В минуты неудач - кто-то опоздал, у кого-то что-то с ролью не ладилось - на лице Корнаковой появлялось выражение, нас пугавшее. В глазах, устремленных поверх нас, нас не видевших, вроде бы горькая насмешка, насмешка над собой, уголки рта опущены... Иногда в эти минуты она бормотала слова Фомы Опискина: "Где я? Кто кругом меня? Это буйволы и быки, устремившие на меня рога свои". Иногда произносилось другое: "Да. Так нет, в общем". "Буйволы и быки" означали, что Катерина Ивановна скоро отойдет. Зажмурится, тряхнет головой, скажет: "Все на места! Повторим эту сцену!" А вот: "Да. Так нет, в общем!" - было опаснее. После этих слов, случалось, репетицию не возобновляли.
Мы с Адой Бортновской (ставшей с тех студийных лет на многие годы ближайшей моей приятельницей) шептались: "У нее на лице написано: "Да. Так нет, в общем!" Не будет сегодня репетиции!"
Мы догадывались о том, что происходило в душе Корнаковой... Вот именно: "Где я и кто кругом меня?" Что я делаю в этом подвале, с этими молодыми существами, половина из которых бездарна, надо их тянуть на помочах, каждую интонацию, каждый жест вкачивать в них насосом,- это как пытаться лепить из пересохшей, негодной глины... Не выйдет из них актеров! Чего ж я мучаюсь? К чему? Зачем?"
Говорила мертвым голосом: "Нника, пойди наверх, позвони насчет машины". Нника шла, вызывался бринеровский шофер, Катерина Ивановна уезжала. Мы мрачно расходились по домам. Мы очень боялись, что она бросит нас, что студия закроется, что спектакля не будет.
Но Корнакова студии не бросала. Приходила в отчаянье, минутами ненавидела всех нас вместе или каждого в отдельности, становилась сухой, холодной, отдаленной, но не бросала. Ей студия была еще нужнее, чем нам.
Оживлялась, расцветала, хорошела, когда репетиция шла удачно, в эти минуты нежно любила тех, у кого сцена получалась, и похвалы ее были неумеренны: "Гениально! Нет, я вас просто обожаю!" Одаренными людьми Корнакова увлекалась, то один, то другой становились ее фаворитами, фаворитов приближала к себе, звала в гости, выпивала с ними, рассказывала о Москве, о театре... Такие ужины устраивались обычно во время отъезда Бориса Юльевича, я в качестве "своего" человека почти неизменно на этих ужинах присутствовала и начинала страдать за Катерину Ивановну, когда мне казалось, что ее лексикон, а также выбор тем для рассказов становится несколько свободен... Мне казалось, что Корнакова должна соблюдать дистанцию между собой и учениками своими, но она с безудержностью своего нрава, о дистанции забывала, и фаворит, случалось, наглел.
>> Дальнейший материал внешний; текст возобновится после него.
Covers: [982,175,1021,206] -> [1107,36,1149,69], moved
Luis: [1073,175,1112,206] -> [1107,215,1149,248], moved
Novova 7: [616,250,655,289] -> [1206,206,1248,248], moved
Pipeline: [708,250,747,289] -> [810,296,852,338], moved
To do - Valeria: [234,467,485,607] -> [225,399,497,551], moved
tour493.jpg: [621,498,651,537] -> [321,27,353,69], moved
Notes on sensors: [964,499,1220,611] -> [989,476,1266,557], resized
Бобус, к примеру, не явился на репетицию именно тогда, когда попал в фавориты, поверил,
что он талантлив, наслушался рассказов об актерских нравах и решил, что ему все позволено.Мы с Адой падение очередного фаворита воспринимали, должна сознаться не без злорадства. Повторяли друг другу одно из словечек Корнаковой: "Прослабился! Бобус-то! Прослабился!" Мы обе надеялись, что это послужит Катерине Ивановне уроком. Дескать, с нами, с людьми, ее понимающими, любящими, знающими ей цену, можно говорить что угодно, а вот с другими надо быть осторожней... Но Катерине Ивановне ничто не служило уроком. Кого-то приближала, откровенничала, потом отталкивала...
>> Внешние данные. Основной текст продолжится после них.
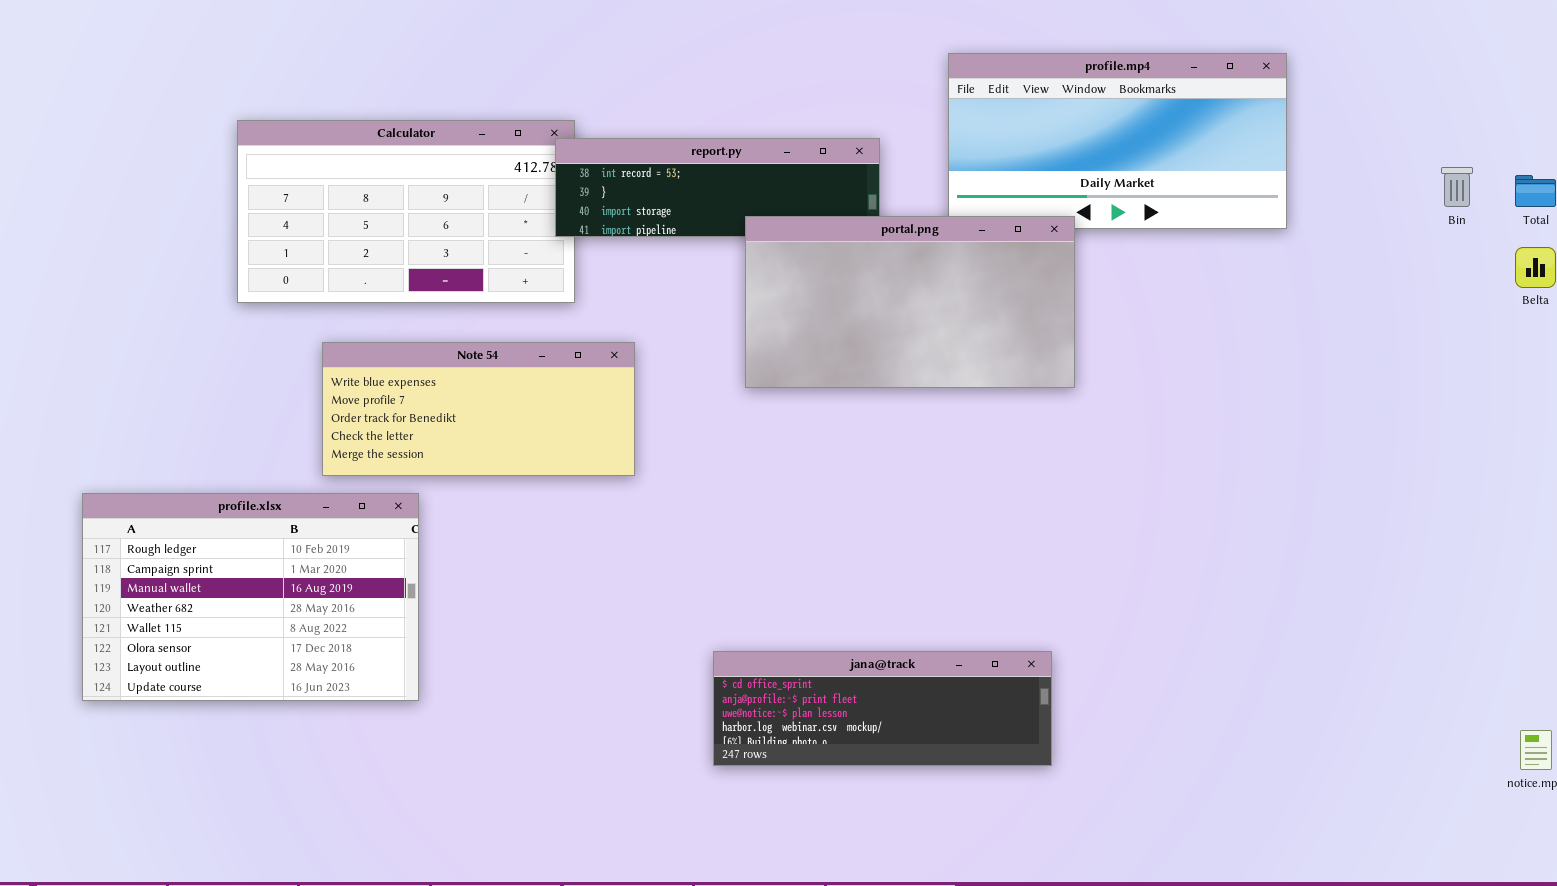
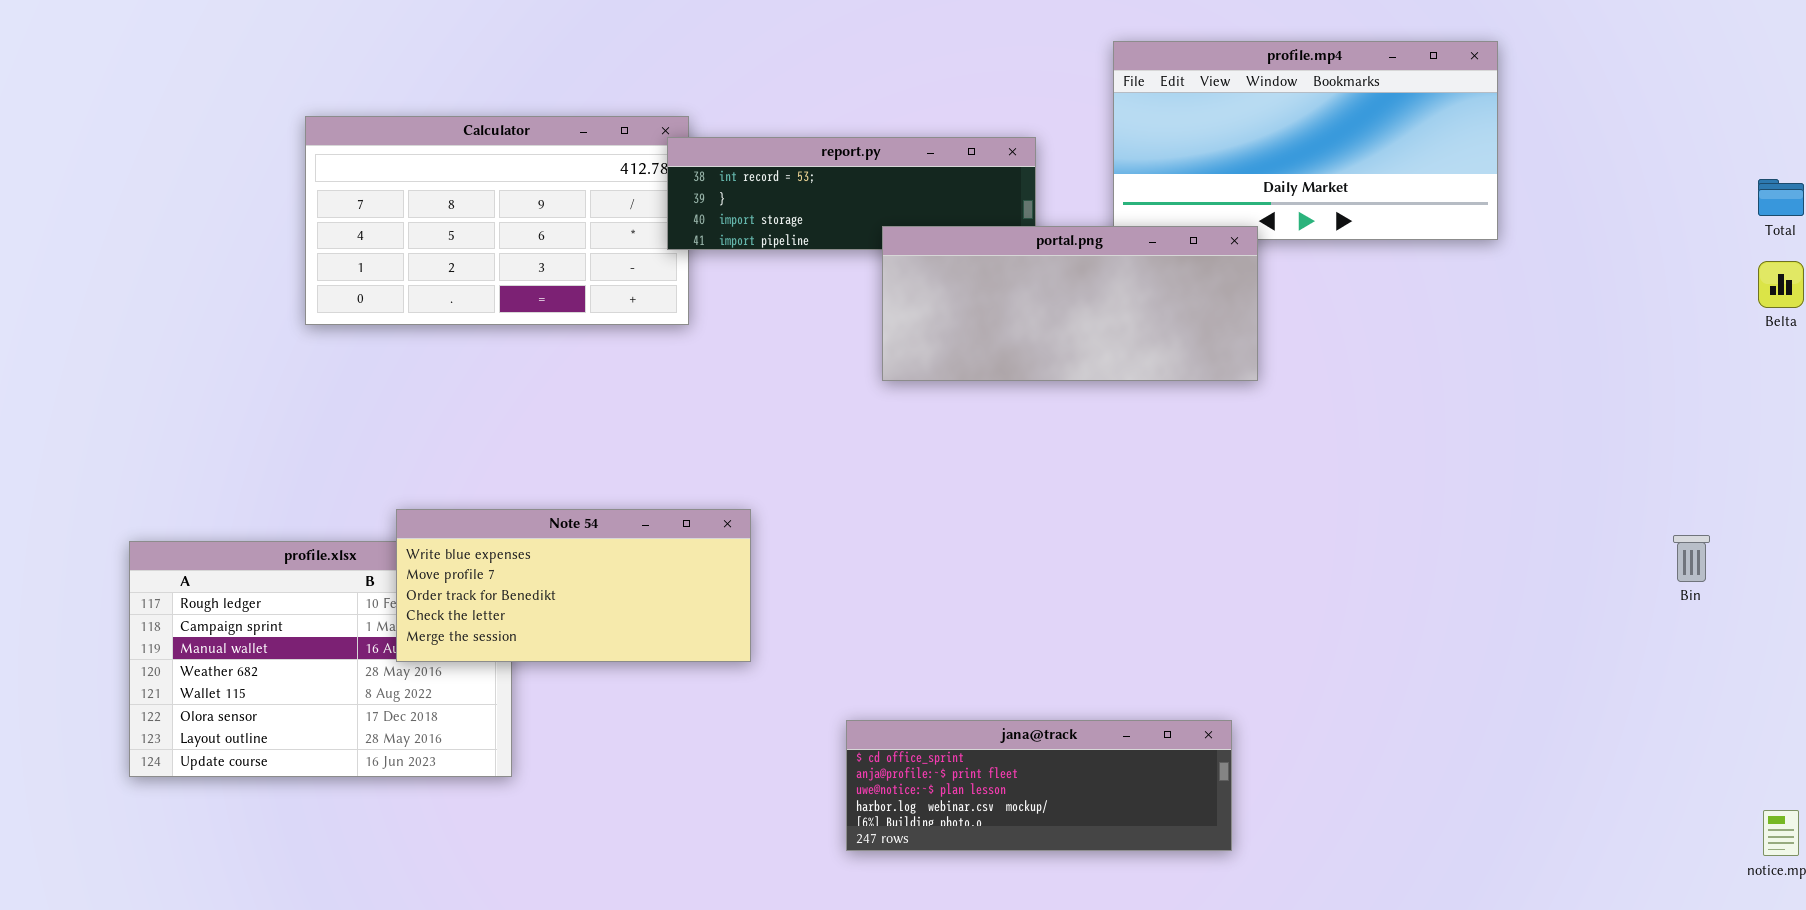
Bin: [1441,167,1473,207] -> [1673,535,1710,582], moved
portal.png: [745,216,1075,388] -> [882,226,1258,381], resized
Note 54: [322,342,635,476] -> [396,509,751,662], moved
Она была ко мне привязана, я знаю, что была ей куда ближе, чем живущая с ней рядом племянница Нника, равнодушная Нника, унаследовавшая, видимо, холодную кровь от своих швейцарских предков. Корнакова видела, что я человек ей преданный, ощущала свое на меня влияние, нуждалась во мне как в аудитории... Очень я была горда, очень польщена, когда однажды в моем присутствии Катерина Ивановна сказала Борису Юльевичу: "Обожаю Наталью! Она все чувствует!" (Всегда "Наталья". "Наташей" меня называли лишь тогда, когда были мною недовольны.) Гладкими наши отношения, однако, не были. Внезапно Катерина Ивановна становилась холодна и отдаленна, и я ломала голову над вопросом: чем я "прослабилась"? Причины не находила, обижалась, сердилась, называла ее про себя самодуркой, переставала бывать у нее, виделась с ней лишь на репетициях, старалась держаться гордо и независимо. Вскорости меня вновь приближали.
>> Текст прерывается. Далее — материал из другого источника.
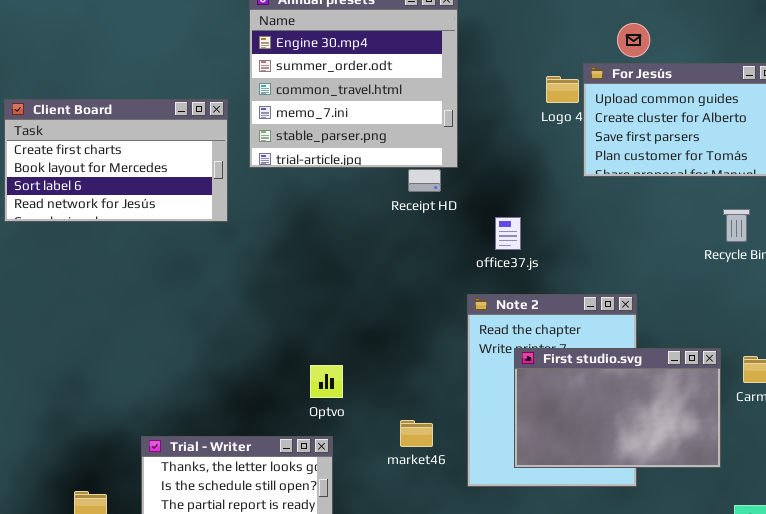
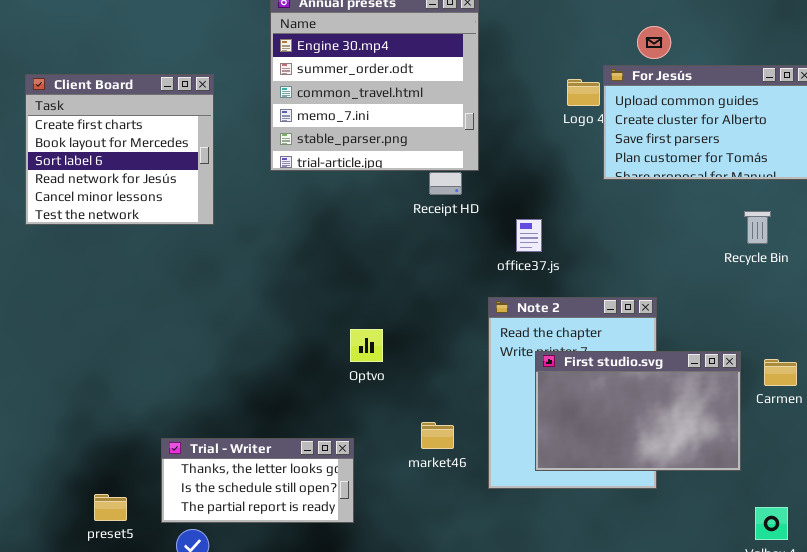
Client Board: [4,99,228,222] -> [25,74,214,225], resized
Optvo: [310,365,343,398] -> [350,329,383,362], moved

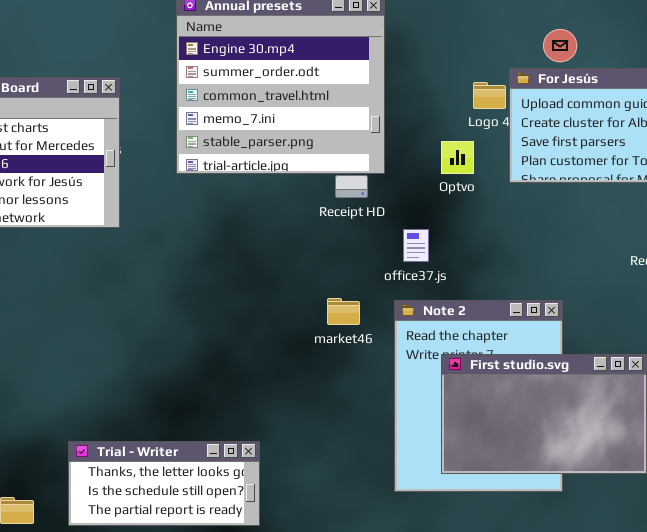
office37.js: [516,219,542,252] -> [403,229,429,262], moved
Optvo: [350,329,383,362] -> [441,141,474,174], moved
market46: [421,422,454,449] -> [327,298,360,325], moved

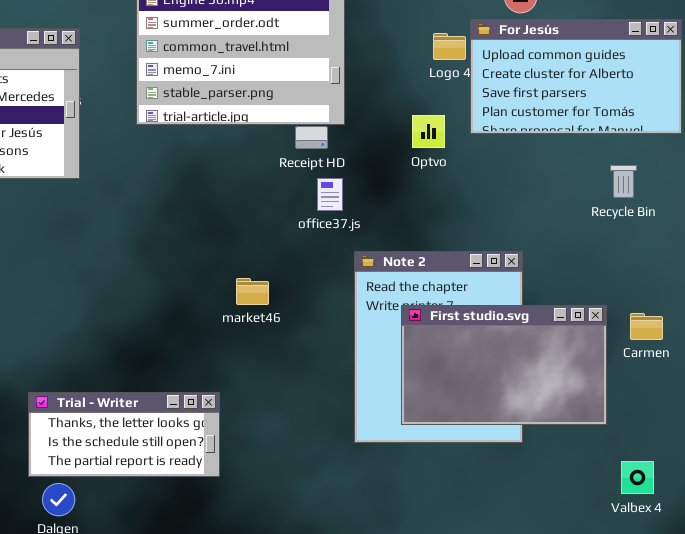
Optvo: [441,141,474,174] -> [412,115,445,148], moved
office37.js: [403,229,429,262] -> [317,178,343,211], moved
market46: [327,298,360,325] -> [236,278,269,305], moved

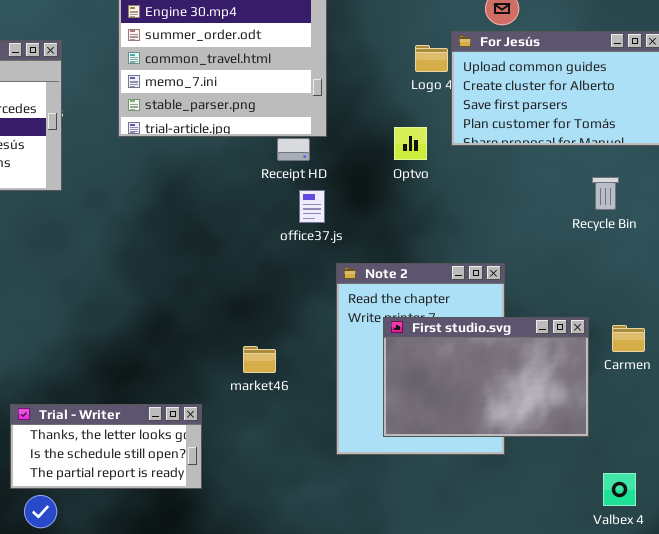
market46: [236,278,269,305] -> [243,346,276,373], moved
Не всё и не всегда я, видимо, "чувствовала", чего-то не ухватывала, а быть может, попросту надоедала ей... Для стойкости дружеских отношении требуется взаимопитание. Она-то питала меня, а я? Что я могла дать в ответ, кроме сочувственного выслушивания? Мало у меня тогда было за душой.
..."Сверчок на печи" был поставлен на сцене Коммерческого собрания поздней осенью 1935 года, выдержал четыре спектакля при полных сборах очень неплохо для Харбина. Теперь, когда в книге А. Дикого "Повесть о театральной юности" я увидела фотографии постановки "Сверчка" 1-й студией МХАТ, я убедилась в том, о чем тогда лишь догадывалась: наша постановка была точной копией той постановки. Речь, разумеется, идет лишь о декорациях и мизансценах. Ни Чехова, ни Вахтангова, ни Дурасовой среди нас не было. Калеба, Тэклтона, Малютку и остальных диккенсовских персонажей играли молодые любители, актерами никогда не ставшие. Катерина Ивановна обучила нас - насколько хватило ее сил и памяти и насколько позволяла наша восприимчивость - интонациям и жестам тех прославленных актеров... Моя роль была невелика: миссис Филдинг. Действовала я лишь в одном акте: играла в карты с Джоном и произносила монолог, начинавшийся словами: "Прошлое прошло..."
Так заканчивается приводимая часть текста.